What does your perception look like, are you using raw screenshots? GUI snapshots? Vision is very difficult for these, and snapshots are incomplete, is what I've found in some earlier experiments.
i wonder how good is R1 at counting pixels from a screenshot. what enabled claude and OAI's CUA to develop computer use was being able to precisely give x-y coordinates of a click location.
also, how big of a gain to have reasoning for computer use? i feel like reasoning unlocks a lot when there is a single complex question but not so much better at taking actions in a long term plan.
This is the type of post some VP at my company sees and starts telling people that R1 can use computer and then I have to be like "well actually" to 25 people.
Computer use is pretty exciting stuff in general though, good luck
People have tons of workflows that involve a lot of clicks and typing in response to data that are too difficult or one-off to automate with fragile macros.
But if my computer can quickly realize that I'm deleting every odd-numbered page of a PDF, or renaming every file to add a prefix, or following each link on a website and saving an image... and then just instantly automate the next 100 times... that's going to be huge!

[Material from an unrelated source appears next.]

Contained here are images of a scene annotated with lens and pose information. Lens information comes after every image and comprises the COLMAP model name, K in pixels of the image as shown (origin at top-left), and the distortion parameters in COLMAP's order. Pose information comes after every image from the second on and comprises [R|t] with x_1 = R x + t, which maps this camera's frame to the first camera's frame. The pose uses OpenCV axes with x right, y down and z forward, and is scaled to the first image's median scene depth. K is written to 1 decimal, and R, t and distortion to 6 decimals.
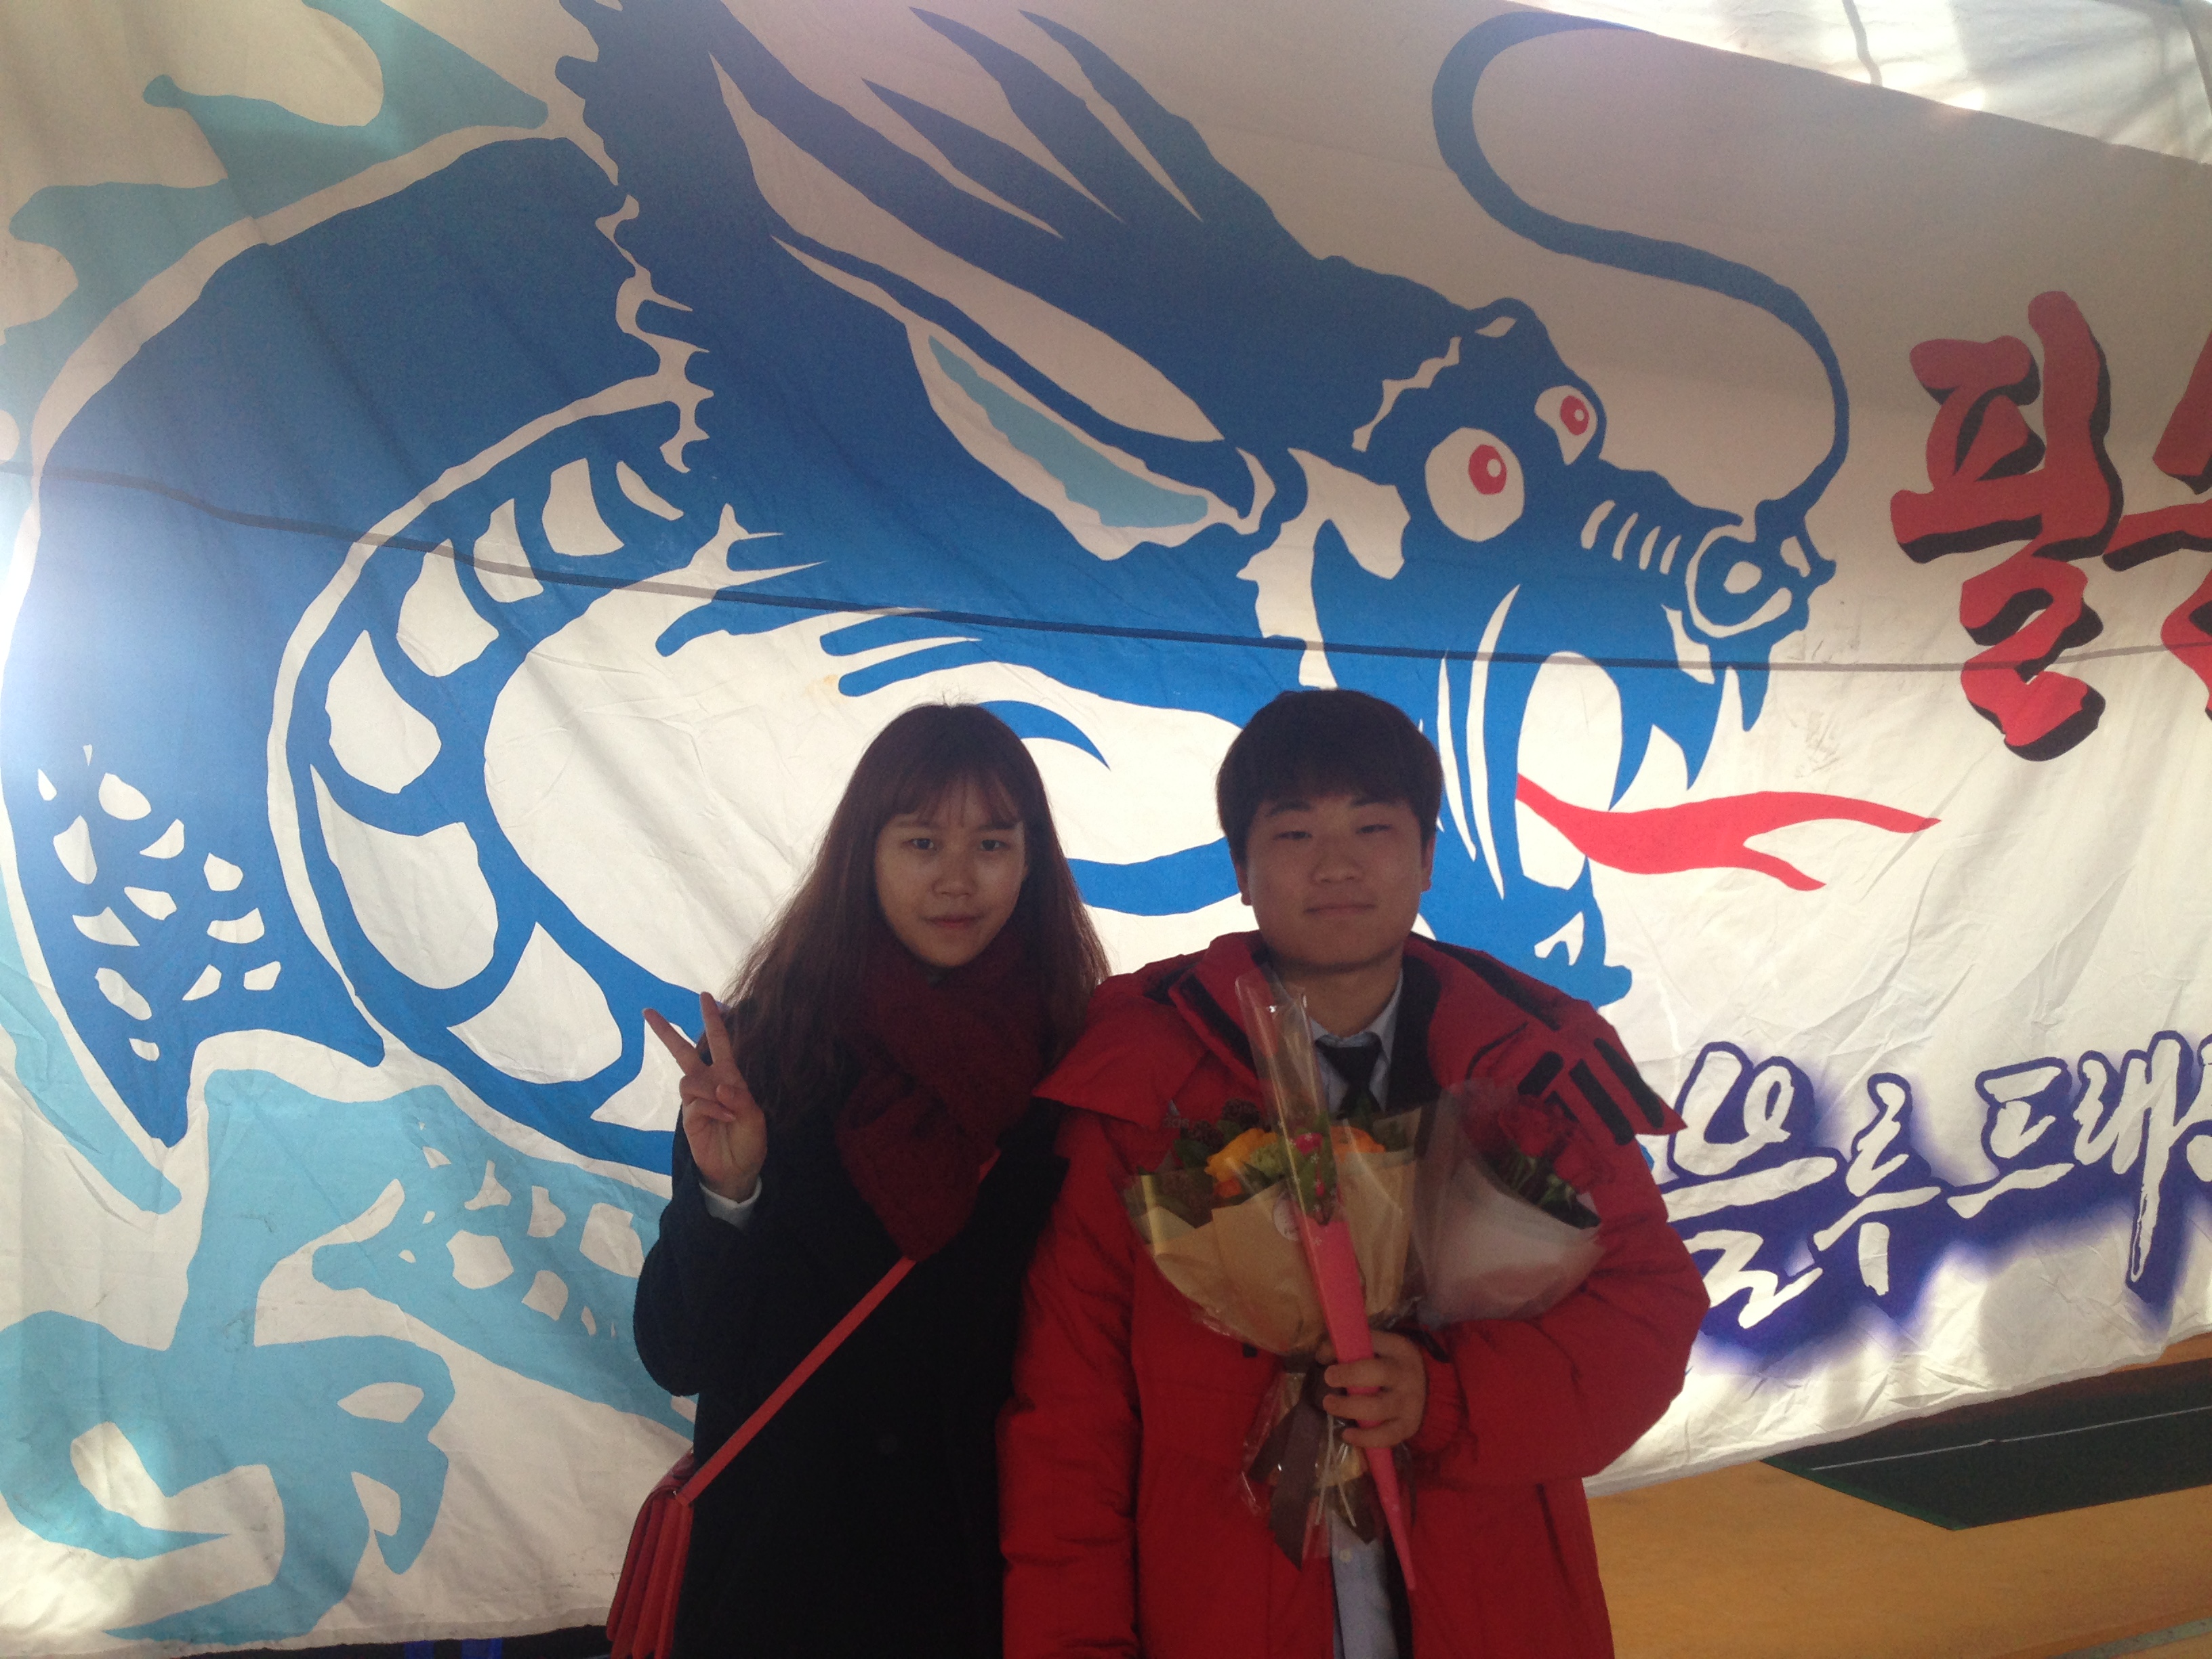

> But if my computer can quickly realize that I'm deleting every odd-numbered page of a PDF, or renaming every file to add a prefix, or following each link on a website and saving an image... and then just instantly automate the next 100 times... that's going to be huge!
The first two tasks could be easily done by asking ChatGPT to write a script for you. Scraping a website can be a bit more tricky. Still, I don't see why you have to rely on "computer use" for these tasks -- there are much more efficient and reliable approaches to the tasks.
Those are just simple examples. Most of the clicking I do on my computer doesn't have a command-line equivalent. Nor do I want to have to type out a request to ChatGPT, even if there is one.
There's a gigantic area of productivity improvement around repetitive actions that aren't easily scriptable or no scripting interface exists. But where an AI assistant that interfaces with your screen, pointer and keyboard would be a huge help.
That's about manually setting up agents, that run on a server, that seem to interact largely with the web (from the examples).
I'm talking about not manually setting up anything -- I'm talking about an AI that simply observes the repetitive actions you're taking on your computer, infers patterns from them, and then offers to take over and finish the job.
There was something like this on Macs in the mid 1990s, that would watch you work and suggest timed automations - there was a bit of a developer panic the first time it told someone "I see you launch <popular desktop game> around 4:30pm every Friday, would you like to do that automatically?"
As a start, I want to see if the agent can figure out how I play a clicker style game such as adventure capitalist on the computer. I am thinking I have a certain style of playing. I still don't understand how an agent can somehow figure out valid gameplay (earth, moon, mars, events) AND figure out a valid gameplay much less play the game in my own style.
I think we should start with something simple, repeatable, and does little to no harm if/when things go wrong.
Sorry to be a party-pooper, but does it really make sense to add a citation when you don't have fully working code yet, let alone a paper about it?